2a - Risks and Benefits of Clomiphene citrate
2b - Ophthalmologic Effects of Clomiphene Citrate
2c – The Liver, Clomiphene, and Suppression of Hepatic IGF-1 Production
2d. Benefits of Clomiphene with Atypical Cluster Headaches
*Clomiphene citrate and Testicular Cancer
Discussion
Clomiphene citrate, originally developed and approved for female infertility in the 1960s, began to be explored for the treatment of male hypogonadism in the late 1970s and early 1980s. This off-label use leverages clomiphene’s ability to block estrogen receptors in the hypothalamus, leading to an increase in gonadotropin-releasing hormone secretion. Consequently, this stimulates the release of luteinizing hormone and follicle-stimulating hormone from the pituitary gland, which in turn promotes testosterone production in the testes.
The benefits of using clomiphene citrate or enclomiphene citrate for male hypogonadism include its ability to improve testosterone levels without the negative feedback suppression of spermatogenesis often seen with exogenous testosterone therapy. Studies have shown significant improvements in serum testosterone levels, sperm count, and motility, which are crucial for men with hypogonadotropic hypogonadism who are seeking fertility treatments.
Although the majority of articles published on clomiphene and enclomiphene citrate show its low or rare occurrence of side-effects, it is important to know that they do exist. These potential side-effects include visual disturbances, gynecomastia, mood swings, and an increased risk of venous thromboembolism (testosterone related) (99). Additionally, concerns about the long-term safety of clomiphene, particularly regarding its impact on testicular function and the potential risk of cancer, necessitate regular monitoring and further research.
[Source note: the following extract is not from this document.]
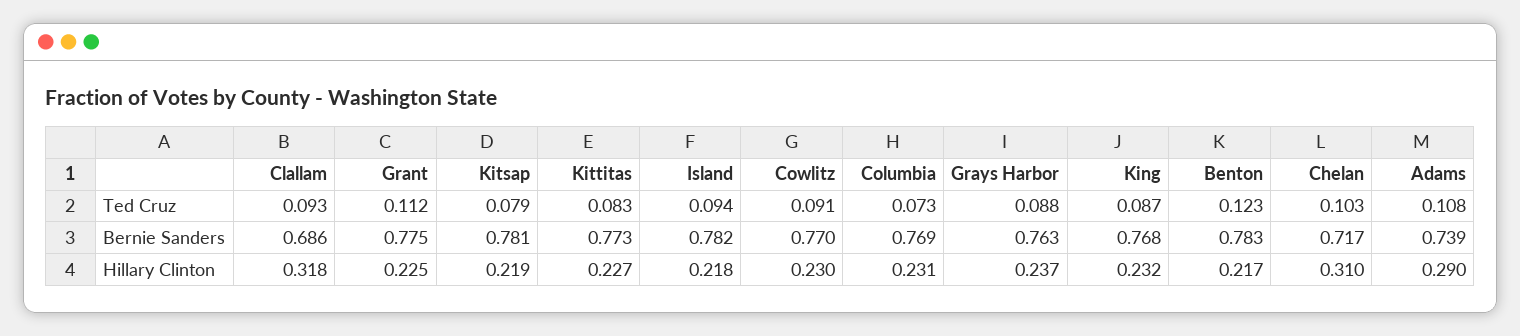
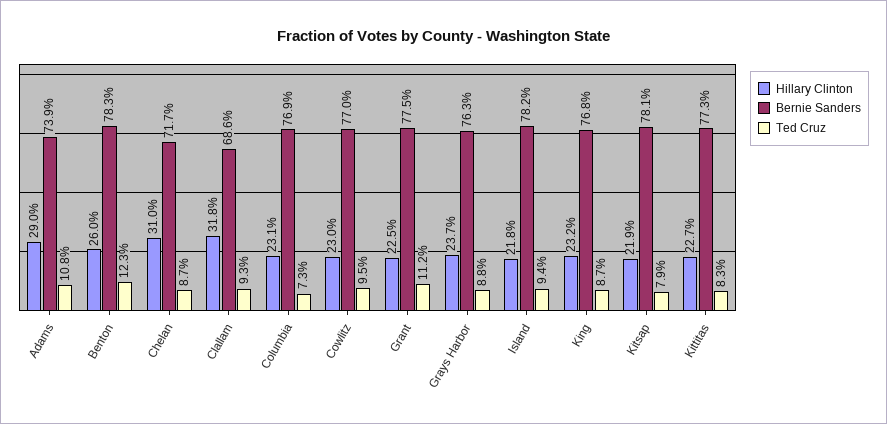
Ted Cruz, Cowlitz: 0.091 -> 0.095
Ted Cruz, Chelan: 0.103 -> 0.087
Hillary Clinton, Benton: 0.217 -> 0.26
Overall, while clomiphene citrate and enclomiphene citrate present beneficial alternatives for managing male hypogonadism and preserving fertility, careful consideration of the risks and close medical supervision are essential for optimizing treatment outcomes.
The Millennium Health Centers has studied the safety and efficacy of clomiphene citrate for more than 15 years. To date, the Millennium has introduced over 900 patients to a pulsatile use of 25 mg to 50 mg of clomiphene citrate at bedtime for months to 9 years of use.
At present, we have 5 patients that are using enclomiphene due to initial side-effects from clomiphene citrate that included emotional volatility and fatigue. These individuals were started on 12.5mg of enclomiphene every 48 to 72 hours and monitored for efficacy as well as side effects.
Overall, once a patient is started on clomiphene citrate 50mg every 72 hours, we perform a follow-up blood test at about 90 days after initiation of treatment. This includes free (fT) and total testosterone (tT), DHT, SHBG, DHEA-s, estradiol (E2), and luteinizing hormone (LH). What we are looking for is an elevation in LH that drives an increase in fT. If LH does not rise significantly we will increase the dosing frequency of clomiphene to every 48 hours. If there is a rise in LH with a corresponding elevation in fT, we continue on this protocol. In the event that the LH rises, and fT does not then based upon the patient’s history the issue might be an NSAID (ibuprofen/ Naproxen) for which we will increase the dosing frequency to every night for 30 days. If there is a response with production of free testosterone then the dosing is reduced to every 48 hours. If not, then another protocol for testosterone replenishment is initiated.